Argentina’s US$150-million bond sale prices risk after Milei’s term

Argentina sells US$150 million of a bond denominated in dollars; Government gauges investor appetite for financing beyond Milei's first term.

The Casa Rosada in Buenos Aires. Foto: Sarah Pabst/Bloomberg

Argentina sold US$150 million of a bond denominated in dollars on Friday that gauged investors appetite to finance the government beyond President Javier Milei’s first term.

Officials placed the local-law bond maturing in October 2028 at a yield of 8.9 percent, according to an Economy Ministry statement. The bond has a maximum authorised size of US$2 billion, though it will be issued gradually in weekly tranches of up to US$250 million.

Investors closely watched the transaction, albeit modest in size, as a barometer of political risk stretching beyond Milei’s current administration, which ends in December 2027. Another government security known as the Bonar 2027 – a similar instrument with a shorter maturity – trades closer to a 5.1 percent yield. 

Economy Minister Luis Caputo took to social media to point out the difference between the two yields broadly reflecting the premium investors demand to hold debt that extends beyond the next electoral cycle.
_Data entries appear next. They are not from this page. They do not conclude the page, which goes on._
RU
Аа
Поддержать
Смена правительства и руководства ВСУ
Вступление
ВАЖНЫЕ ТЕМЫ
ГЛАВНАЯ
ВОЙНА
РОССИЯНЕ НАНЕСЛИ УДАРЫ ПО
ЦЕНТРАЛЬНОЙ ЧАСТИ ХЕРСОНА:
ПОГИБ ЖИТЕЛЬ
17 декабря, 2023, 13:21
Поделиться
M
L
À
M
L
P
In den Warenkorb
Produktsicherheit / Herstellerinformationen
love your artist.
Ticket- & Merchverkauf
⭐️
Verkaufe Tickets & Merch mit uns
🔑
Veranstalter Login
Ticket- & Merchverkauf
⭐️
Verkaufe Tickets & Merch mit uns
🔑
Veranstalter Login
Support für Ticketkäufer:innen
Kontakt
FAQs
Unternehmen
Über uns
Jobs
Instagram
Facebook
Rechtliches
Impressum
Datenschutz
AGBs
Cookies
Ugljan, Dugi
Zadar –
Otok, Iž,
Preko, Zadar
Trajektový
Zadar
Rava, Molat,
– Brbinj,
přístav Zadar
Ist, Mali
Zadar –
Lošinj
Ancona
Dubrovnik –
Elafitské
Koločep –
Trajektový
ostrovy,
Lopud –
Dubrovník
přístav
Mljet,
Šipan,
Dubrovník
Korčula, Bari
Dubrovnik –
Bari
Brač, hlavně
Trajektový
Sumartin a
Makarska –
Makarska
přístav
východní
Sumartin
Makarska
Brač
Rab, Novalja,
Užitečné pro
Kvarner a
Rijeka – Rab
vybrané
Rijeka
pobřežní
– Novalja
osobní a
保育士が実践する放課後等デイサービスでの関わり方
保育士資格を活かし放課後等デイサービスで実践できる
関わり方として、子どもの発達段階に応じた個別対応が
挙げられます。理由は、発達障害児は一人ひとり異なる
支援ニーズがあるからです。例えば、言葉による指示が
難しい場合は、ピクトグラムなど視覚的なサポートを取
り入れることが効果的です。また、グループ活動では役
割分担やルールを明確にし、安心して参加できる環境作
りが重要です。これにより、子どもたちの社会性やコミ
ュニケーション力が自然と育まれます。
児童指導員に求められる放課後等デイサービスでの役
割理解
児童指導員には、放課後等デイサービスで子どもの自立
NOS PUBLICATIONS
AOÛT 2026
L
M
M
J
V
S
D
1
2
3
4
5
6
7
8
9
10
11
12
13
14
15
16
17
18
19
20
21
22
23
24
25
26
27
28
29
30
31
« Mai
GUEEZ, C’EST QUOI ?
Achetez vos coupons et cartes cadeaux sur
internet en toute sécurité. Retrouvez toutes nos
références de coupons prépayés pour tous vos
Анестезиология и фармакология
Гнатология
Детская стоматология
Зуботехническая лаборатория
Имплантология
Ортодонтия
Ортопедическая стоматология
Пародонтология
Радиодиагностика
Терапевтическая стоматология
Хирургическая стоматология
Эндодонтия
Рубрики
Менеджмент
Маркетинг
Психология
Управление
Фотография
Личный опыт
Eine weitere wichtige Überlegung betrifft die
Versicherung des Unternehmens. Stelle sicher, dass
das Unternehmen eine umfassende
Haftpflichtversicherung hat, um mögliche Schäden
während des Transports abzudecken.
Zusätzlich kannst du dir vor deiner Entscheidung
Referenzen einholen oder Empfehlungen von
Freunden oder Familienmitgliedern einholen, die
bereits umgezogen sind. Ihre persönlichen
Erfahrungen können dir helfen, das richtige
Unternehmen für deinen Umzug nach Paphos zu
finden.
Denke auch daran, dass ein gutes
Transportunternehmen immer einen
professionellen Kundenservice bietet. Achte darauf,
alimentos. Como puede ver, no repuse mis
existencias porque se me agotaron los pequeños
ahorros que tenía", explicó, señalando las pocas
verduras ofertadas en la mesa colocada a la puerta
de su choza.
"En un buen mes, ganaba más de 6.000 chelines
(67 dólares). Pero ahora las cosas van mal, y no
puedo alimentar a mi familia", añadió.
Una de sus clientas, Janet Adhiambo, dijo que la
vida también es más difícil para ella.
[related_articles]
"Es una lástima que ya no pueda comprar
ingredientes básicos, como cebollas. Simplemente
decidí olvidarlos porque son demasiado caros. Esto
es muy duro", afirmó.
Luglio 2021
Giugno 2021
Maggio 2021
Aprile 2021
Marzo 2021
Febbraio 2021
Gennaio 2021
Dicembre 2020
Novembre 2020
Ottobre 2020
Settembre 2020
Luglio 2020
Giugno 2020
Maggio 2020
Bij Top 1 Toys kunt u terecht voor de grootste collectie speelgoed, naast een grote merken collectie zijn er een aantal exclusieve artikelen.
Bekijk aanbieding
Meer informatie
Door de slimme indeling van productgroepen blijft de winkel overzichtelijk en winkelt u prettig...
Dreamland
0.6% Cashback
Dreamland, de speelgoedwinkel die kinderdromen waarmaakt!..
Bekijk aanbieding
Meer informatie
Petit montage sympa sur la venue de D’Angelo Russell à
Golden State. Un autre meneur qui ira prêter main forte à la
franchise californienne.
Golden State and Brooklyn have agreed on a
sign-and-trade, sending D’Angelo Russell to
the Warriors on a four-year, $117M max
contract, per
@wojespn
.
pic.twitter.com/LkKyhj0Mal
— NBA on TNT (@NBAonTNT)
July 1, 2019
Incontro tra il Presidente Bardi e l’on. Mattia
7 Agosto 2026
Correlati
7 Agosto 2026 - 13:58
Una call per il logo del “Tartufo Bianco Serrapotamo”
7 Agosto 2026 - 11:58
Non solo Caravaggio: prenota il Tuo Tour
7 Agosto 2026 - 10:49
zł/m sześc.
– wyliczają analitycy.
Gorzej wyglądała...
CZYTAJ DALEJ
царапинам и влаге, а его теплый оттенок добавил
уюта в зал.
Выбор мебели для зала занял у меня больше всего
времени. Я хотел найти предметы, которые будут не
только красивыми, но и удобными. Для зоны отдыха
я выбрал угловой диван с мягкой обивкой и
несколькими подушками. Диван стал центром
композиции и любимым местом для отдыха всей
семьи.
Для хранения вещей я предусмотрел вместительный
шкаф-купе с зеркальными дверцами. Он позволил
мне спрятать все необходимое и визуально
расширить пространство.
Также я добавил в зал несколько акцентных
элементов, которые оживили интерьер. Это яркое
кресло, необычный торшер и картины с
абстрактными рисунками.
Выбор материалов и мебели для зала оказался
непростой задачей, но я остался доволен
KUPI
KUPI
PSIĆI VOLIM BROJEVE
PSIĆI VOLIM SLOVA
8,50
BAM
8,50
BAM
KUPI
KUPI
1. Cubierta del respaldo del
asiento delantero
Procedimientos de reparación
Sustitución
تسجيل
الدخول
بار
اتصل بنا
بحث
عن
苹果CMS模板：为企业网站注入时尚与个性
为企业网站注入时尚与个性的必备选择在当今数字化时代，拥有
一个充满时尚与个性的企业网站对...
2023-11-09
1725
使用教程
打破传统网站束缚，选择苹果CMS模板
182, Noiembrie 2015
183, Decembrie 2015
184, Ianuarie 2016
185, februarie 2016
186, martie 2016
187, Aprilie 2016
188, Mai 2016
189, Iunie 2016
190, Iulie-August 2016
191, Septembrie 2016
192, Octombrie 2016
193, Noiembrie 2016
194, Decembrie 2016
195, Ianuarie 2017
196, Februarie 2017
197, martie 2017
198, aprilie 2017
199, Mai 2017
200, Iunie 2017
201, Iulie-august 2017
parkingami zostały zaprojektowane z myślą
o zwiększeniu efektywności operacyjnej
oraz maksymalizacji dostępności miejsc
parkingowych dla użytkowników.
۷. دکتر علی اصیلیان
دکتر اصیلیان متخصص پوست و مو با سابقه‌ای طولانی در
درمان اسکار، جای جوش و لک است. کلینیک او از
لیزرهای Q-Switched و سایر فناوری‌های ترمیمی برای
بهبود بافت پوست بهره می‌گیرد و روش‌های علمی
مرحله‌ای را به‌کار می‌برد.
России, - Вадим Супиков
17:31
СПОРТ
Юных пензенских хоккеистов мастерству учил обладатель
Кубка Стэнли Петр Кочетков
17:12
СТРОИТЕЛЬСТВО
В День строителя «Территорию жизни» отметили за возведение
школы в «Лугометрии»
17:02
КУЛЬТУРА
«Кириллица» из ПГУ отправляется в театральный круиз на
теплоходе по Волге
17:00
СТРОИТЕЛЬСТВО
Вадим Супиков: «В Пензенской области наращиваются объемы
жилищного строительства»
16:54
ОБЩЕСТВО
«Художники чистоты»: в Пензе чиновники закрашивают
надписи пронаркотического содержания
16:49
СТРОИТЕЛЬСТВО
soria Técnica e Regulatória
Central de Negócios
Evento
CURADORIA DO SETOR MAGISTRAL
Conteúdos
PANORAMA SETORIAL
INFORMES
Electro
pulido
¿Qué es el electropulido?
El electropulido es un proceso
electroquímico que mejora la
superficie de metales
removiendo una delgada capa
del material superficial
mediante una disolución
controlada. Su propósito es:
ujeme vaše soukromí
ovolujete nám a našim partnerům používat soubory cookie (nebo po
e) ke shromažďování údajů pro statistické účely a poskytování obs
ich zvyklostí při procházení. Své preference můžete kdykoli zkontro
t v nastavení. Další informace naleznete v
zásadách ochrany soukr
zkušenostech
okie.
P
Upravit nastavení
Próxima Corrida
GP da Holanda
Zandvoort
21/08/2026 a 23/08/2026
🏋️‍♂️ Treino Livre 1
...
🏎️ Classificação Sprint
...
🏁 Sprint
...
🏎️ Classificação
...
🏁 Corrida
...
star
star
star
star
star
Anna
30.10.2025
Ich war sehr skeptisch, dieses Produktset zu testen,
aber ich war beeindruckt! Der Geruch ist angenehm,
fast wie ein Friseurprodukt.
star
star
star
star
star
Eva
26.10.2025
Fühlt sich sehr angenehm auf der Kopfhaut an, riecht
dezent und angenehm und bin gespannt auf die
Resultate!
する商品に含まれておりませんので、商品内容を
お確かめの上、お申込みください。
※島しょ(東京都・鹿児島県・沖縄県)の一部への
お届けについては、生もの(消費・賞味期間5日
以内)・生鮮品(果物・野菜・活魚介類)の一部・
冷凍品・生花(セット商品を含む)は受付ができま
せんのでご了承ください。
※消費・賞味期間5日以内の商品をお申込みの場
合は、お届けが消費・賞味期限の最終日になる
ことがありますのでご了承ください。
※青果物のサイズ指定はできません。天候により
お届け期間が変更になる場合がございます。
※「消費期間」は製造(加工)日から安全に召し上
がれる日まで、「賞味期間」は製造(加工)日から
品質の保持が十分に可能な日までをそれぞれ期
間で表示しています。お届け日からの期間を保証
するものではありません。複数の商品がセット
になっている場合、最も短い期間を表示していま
Caputo, who shelved a plan to return to international markets earlier this year, says Argentina’s sovereign risk, around 580 basis points, should be about half that level. 

Although investors have broadly welcomed Milei’s fiscal tightening – reflected in sharply lower sovereign spreads since last year’s midterms – uncertainty over the durability of those policies under a future administration continues to weigh on Argentina’s borrowing costs. 

“This placement effectively allows the market to price so-called reversal risk,” Gustavo Araujo, head of Research at local broker Criteria, wrote in a note ahead of the sale. “For sovereign debt investors, the key question is how sustainable current policies are over time and the likelihood that a future administration could shift course in a way that alters asset valuations.”